Your task.
Here is a listing. Write it all out again exactly, but not its pictures.

Provided material.

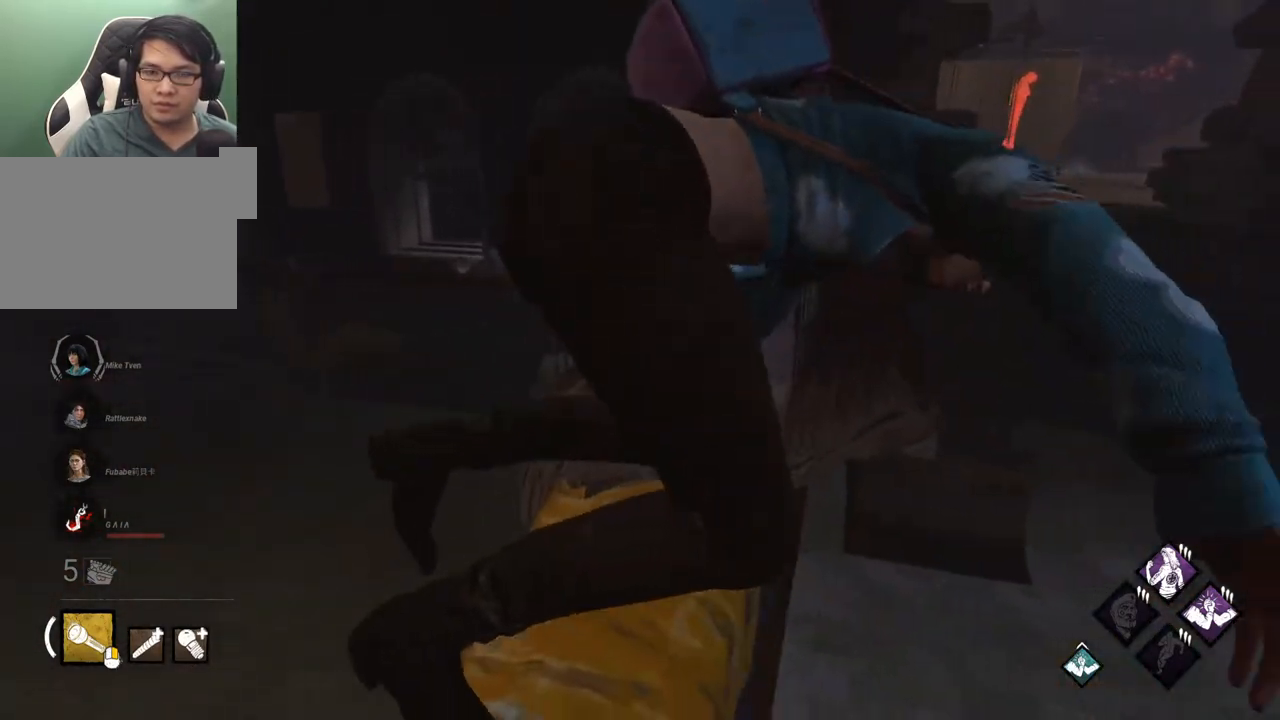
{"keys": ["d"], "mouse": [], "mouse_move": "right", "events": []}
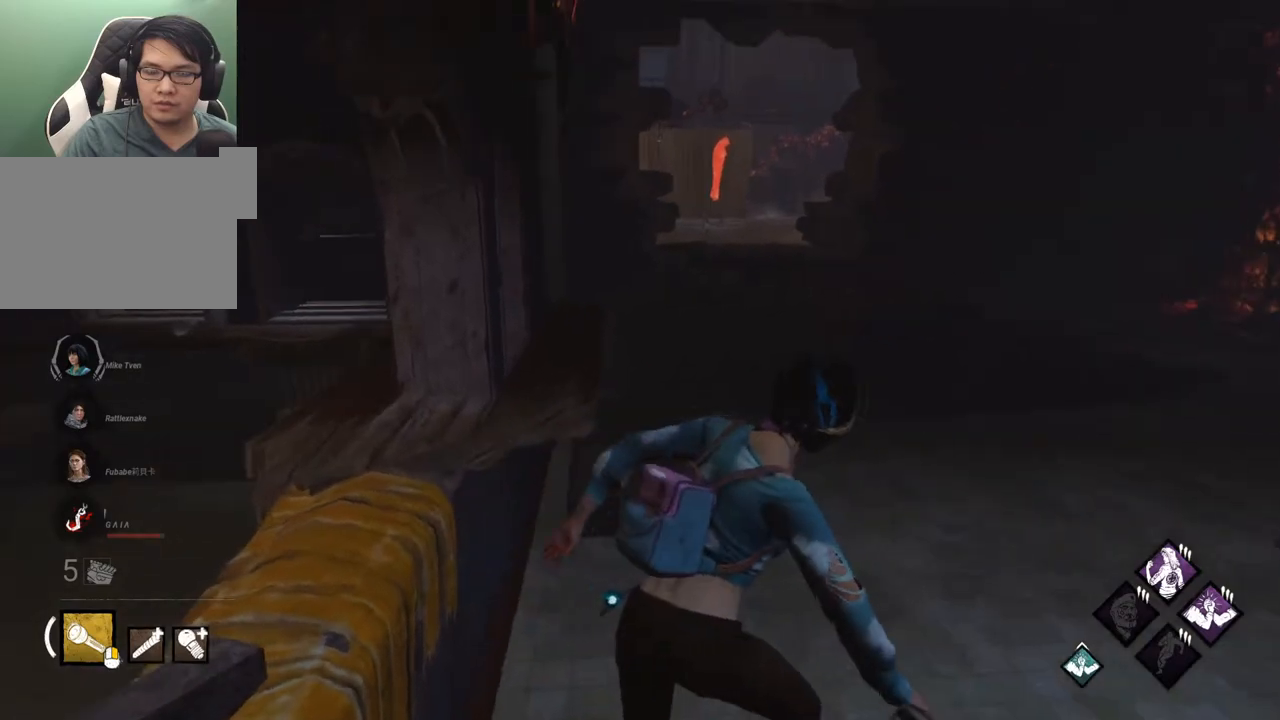
{"keys": ["shift", "w"], "mouse": [], "mouse_move": "right", "events": [[283, "shift", "down"], [417, "w", "down"], [467, "d", "up"]]}
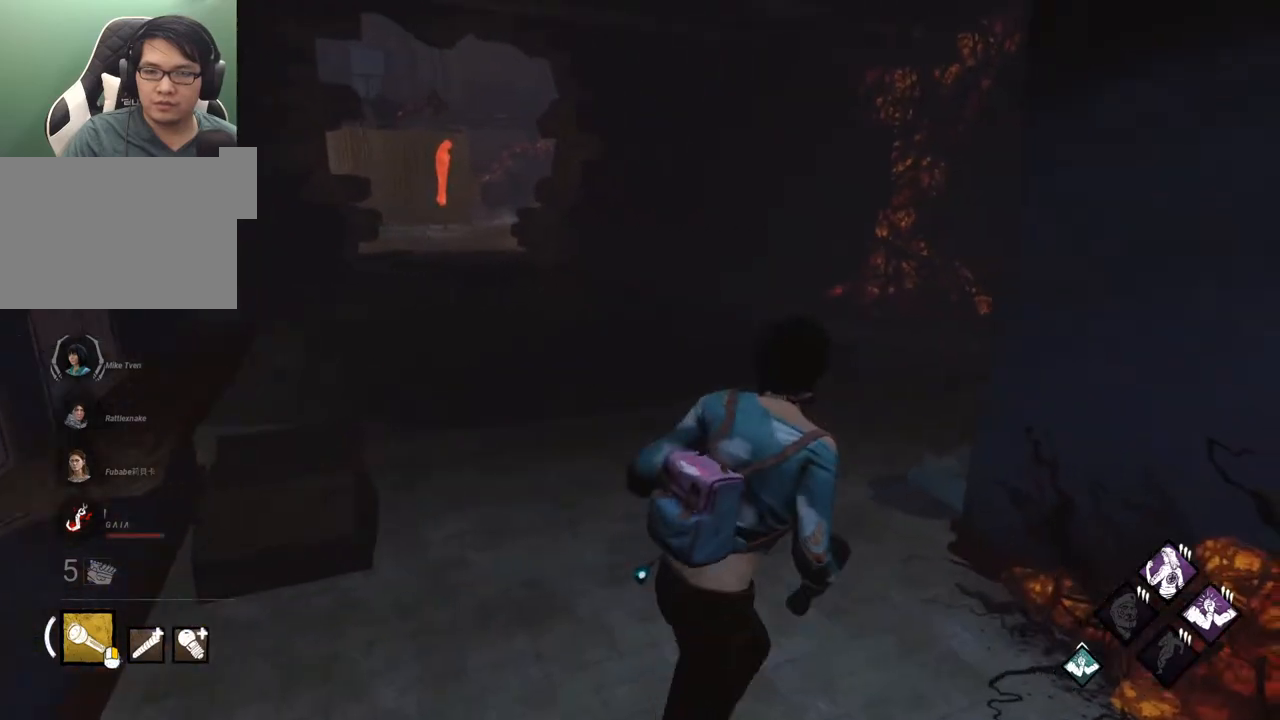
{"keys": ["shift", "w"], "mouse": [], "mouse_move": "left", "events": [[150, "a", "down"], [433, "a", "up"]]}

Task response.
{"keys": ["d"], "mouse": [], "mouse_move": "right", "events": []}
{"keys": ["shift", "w"], "mouse": [], "mouse_move": "right", "events": [[283, "shift", "down"], [417, "w", "down"], [467, "d", "up"]]}
{"keys": ["shift", "w"], "mouse": [], "mouse_move": "left", "events": [[150, "a", "down"], [433, "a", "up"]]}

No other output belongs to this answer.